Pushing back, Justice Boyd said if the reasonable value of the services provided is tied to the outcome of the case, that’s a contingency.  If the case hadn’t ended in a settlement in line with what Hill wanted, Shamoun wouldn’t be in court arguing the jury award was a reasonable amount, the judge said.  “You’re conceding your argument allows for the ‘contingency of prevailing’ to be a key factor in determining the reasonable value,” Justice Boyd said.  “I wouldn’t say it that way,” Jefferson said.  “Everything else you say says it that way,” Justice Boyd said.

Jefferson said the value of the services Shamoun provided doesn’t go away because of the contingency, nor does the value of the results achieved.  The jury was asked to determine the value of Shamoun’s services, and the fee the jury came up with should stand up in court, he said.

Justice Debra Lehrmann asked whether it matters if the underlying oral agreement had a contingency or not.  And she said to Hill’s counsel that it seems to her the whole point of quantum meruit recovery is that it applies when there is an unenforceable contract like the alleged oral contingency agreement.

Arguing for Hill, Jim Ho of Gibson Dunn said “of course” quantum meruit applies to the case, and Shamoun & Norman could have sought fees for its work on the settlement, so long as those fees were based on an hourly rate for the time it spent working on the case, or some other theory of recovery that doesn’t have a contingency component.  Ho said the fee the firm is seeking here is “obviously contingent on the outcome of the case,” as evidenced by its “bragging” about the value of the case’s outcome to try to justify the fee award.
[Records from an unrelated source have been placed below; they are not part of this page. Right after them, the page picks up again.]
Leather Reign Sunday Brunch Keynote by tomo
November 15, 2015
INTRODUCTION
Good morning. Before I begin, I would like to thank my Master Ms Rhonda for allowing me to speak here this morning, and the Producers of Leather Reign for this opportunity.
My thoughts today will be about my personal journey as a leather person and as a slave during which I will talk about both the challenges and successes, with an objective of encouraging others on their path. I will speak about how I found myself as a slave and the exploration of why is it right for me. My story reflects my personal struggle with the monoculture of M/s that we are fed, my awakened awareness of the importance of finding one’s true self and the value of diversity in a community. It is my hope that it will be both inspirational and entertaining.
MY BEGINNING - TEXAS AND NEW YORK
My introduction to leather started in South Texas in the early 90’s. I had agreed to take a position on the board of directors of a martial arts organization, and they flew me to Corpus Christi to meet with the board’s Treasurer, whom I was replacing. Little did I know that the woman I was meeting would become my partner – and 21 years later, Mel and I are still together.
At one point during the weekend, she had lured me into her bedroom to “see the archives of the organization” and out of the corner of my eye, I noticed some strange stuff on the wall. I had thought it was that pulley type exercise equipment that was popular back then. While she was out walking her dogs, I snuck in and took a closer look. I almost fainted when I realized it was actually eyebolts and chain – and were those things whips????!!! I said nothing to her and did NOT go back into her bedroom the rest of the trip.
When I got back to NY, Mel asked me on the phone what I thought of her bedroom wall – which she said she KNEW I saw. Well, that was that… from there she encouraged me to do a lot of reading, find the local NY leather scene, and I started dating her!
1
And he argued the firm simply can’t rely on evidence of the alleged oral contingency agreement to support its claim for fees because state lawmakers made the judgment call that they want contingency agreements to be written.  Failing to get a fee agreement in writing means lawyers proceed at their own peril, Ho said.  “What Shamoun is asking you to do today is to eviscerate the Legislature’s judgment,” he said.
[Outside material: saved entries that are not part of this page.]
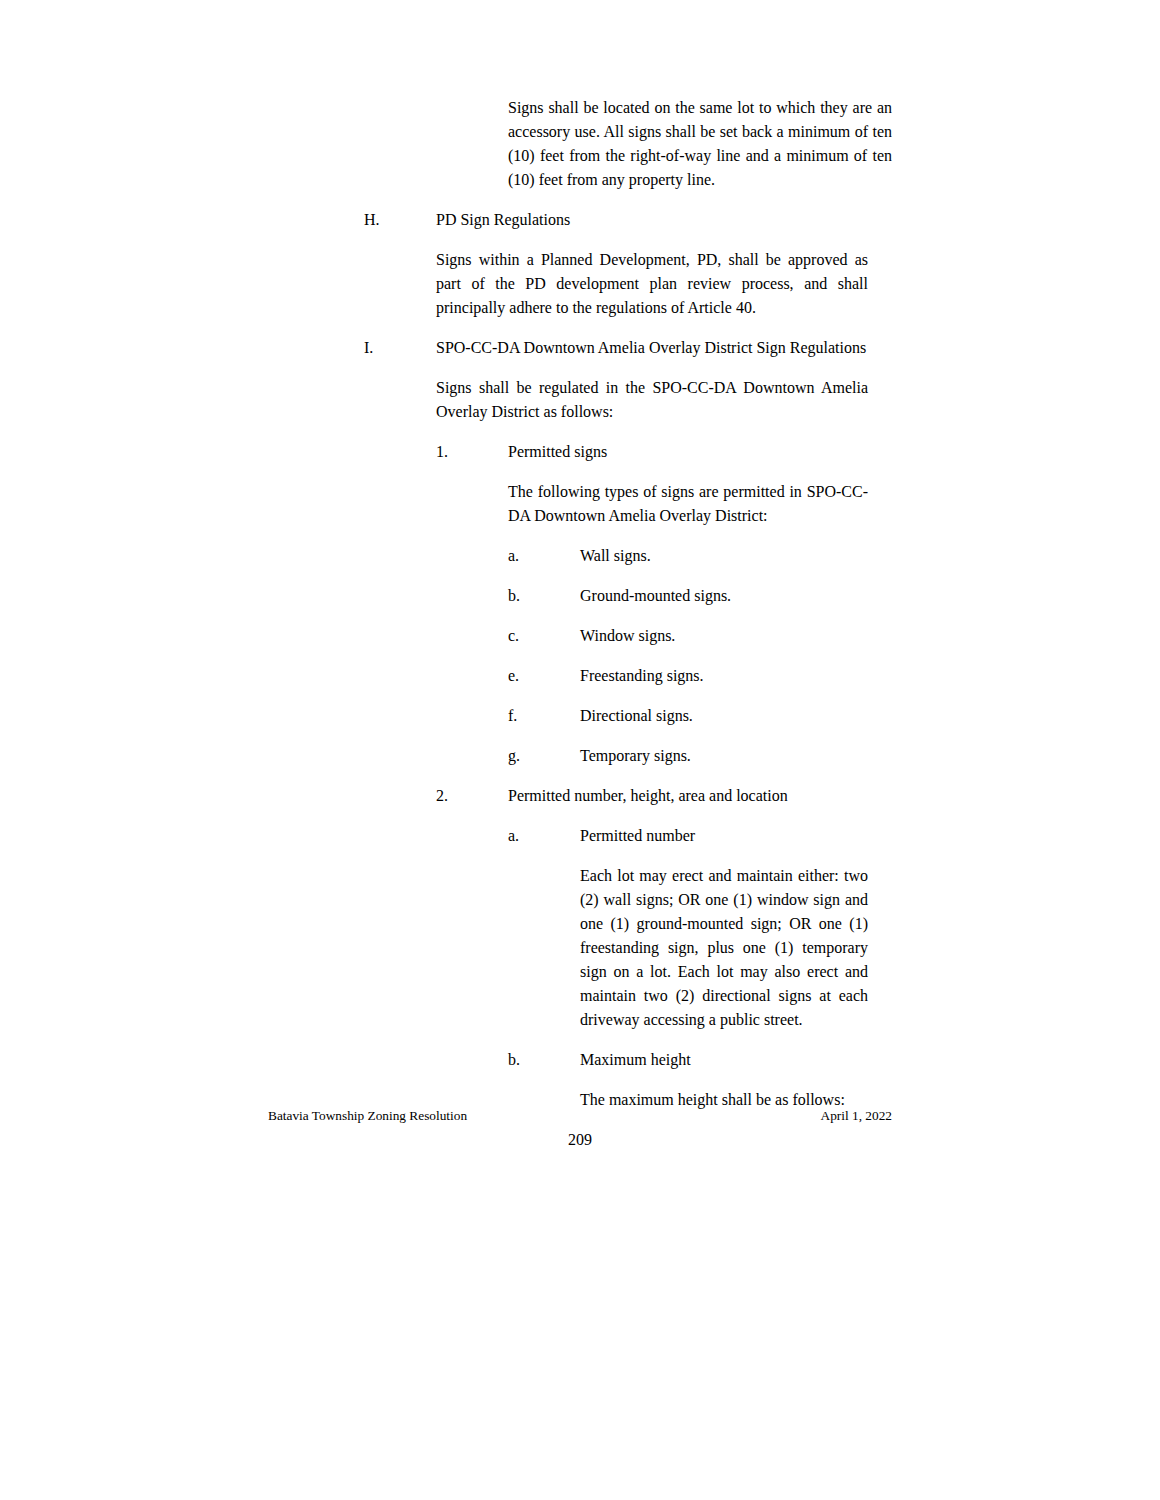Signs shall be located on the same lot to which they are an accessory use. All signs shall be set back a minimum of ten (10) feet from the right-of-way line and a minimum of ten (10) feet from any property line.
H.
PD Sign Regulations
Signs within a Planned Development, PD, shall be approved as part of the PD development plan review process, and shall principally adhere to the regulations of Article 40.
I.
SPO-CC-DA Downtown Amelia Overlay District Sign Regulations
Signs shall be regulated in the SPO-CC-DA Downtown Amelia Overlay District as follows:
1.
Permitted signs
The following types of signs are permitted in SPO-CC-DA Downtown Amelia Overlay District:
a.
Wall signs.
b.
Ground-mounted signs.
c.
Window signs.
e.
Freestanding signs.
f.
Directional signs.
g.
Temporary signs.
2.
Permitted number, height, area and location
a.
Permitted number
Each lot may erect and maintain either: two (2) wall signs; OR one (1) window sign and one (1) ground-mounted sign; OR one (1) freestanding sign, plus one (1) temporary sign on a lot. Each lot may also erect and maintain two (2) directional signs at each driveway accessing a public street.
b.
Maximum height
The maximum height shall be as follows:
Batavia Township Zoning Resolution April 1, 2022
209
The state of Texas argued as an amicus in the case, siding with Hill’s position.  Texas Solicitor General Scott Keller told the court the lower appellate decision “effectively nullifies the state statute of frauds.”  Keller said the fee Shamoun & Norman seeks is clearly contingent on achieving a certain result and that the evidence presented to the jury was based entirely on the unenforceable contingency agreement — but that an unenforceable contract cannot be given any weight or effect or legally be considered as evidence.

Justice Paul Green said the point of quantum meruit recovery is to avoid unjust enrichment.  He asked if a lawyer who has done a lot of work that helps resolve the case, yet gets fired before the case winds up, would be entitled to any recovery at all.  Keller said recovery could be available in that kind of a scenario, but only if the award isn’t contingent on achieving a certain result.
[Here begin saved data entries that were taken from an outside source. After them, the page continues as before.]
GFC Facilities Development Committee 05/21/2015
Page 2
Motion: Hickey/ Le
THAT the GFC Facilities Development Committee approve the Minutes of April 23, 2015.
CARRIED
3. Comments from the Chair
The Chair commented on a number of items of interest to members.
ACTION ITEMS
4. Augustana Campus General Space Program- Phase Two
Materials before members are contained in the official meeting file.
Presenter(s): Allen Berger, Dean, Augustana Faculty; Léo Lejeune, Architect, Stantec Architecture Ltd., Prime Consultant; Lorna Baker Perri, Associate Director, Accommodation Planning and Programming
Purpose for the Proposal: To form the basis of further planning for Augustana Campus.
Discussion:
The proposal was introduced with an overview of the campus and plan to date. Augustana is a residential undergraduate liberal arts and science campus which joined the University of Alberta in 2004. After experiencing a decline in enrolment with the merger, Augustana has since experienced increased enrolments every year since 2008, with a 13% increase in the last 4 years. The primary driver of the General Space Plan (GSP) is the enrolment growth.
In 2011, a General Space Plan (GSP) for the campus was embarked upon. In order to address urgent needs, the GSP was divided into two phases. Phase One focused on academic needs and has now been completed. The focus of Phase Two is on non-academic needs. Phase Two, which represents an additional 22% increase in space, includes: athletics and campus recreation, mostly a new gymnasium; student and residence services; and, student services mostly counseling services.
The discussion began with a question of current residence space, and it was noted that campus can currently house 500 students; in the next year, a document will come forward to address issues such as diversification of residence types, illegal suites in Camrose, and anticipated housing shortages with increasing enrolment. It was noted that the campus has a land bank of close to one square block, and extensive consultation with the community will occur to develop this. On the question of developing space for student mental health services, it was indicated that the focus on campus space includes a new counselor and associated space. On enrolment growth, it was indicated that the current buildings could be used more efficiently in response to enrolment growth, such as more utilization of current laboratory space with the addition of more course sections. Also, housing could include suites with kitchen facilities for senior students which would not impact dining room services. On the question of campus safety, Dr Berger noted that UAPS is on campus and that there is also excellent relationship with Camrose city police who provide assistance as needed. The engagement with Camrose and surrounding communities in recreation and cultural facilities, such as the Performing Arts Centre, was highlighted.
Justice Boyd posed a question about an agreement in which the parties agree to a fixed hourly rate, but with payment of that hourly rate only required if the lawyer wins.  Keller said even though the amount is fixed, that payment is still contingent and would be barred unless the parties had reduced it to writing.

The case is Hill v. Shamoun & Norman LLP, case number 16-0107, in the Supreme Court of Texas.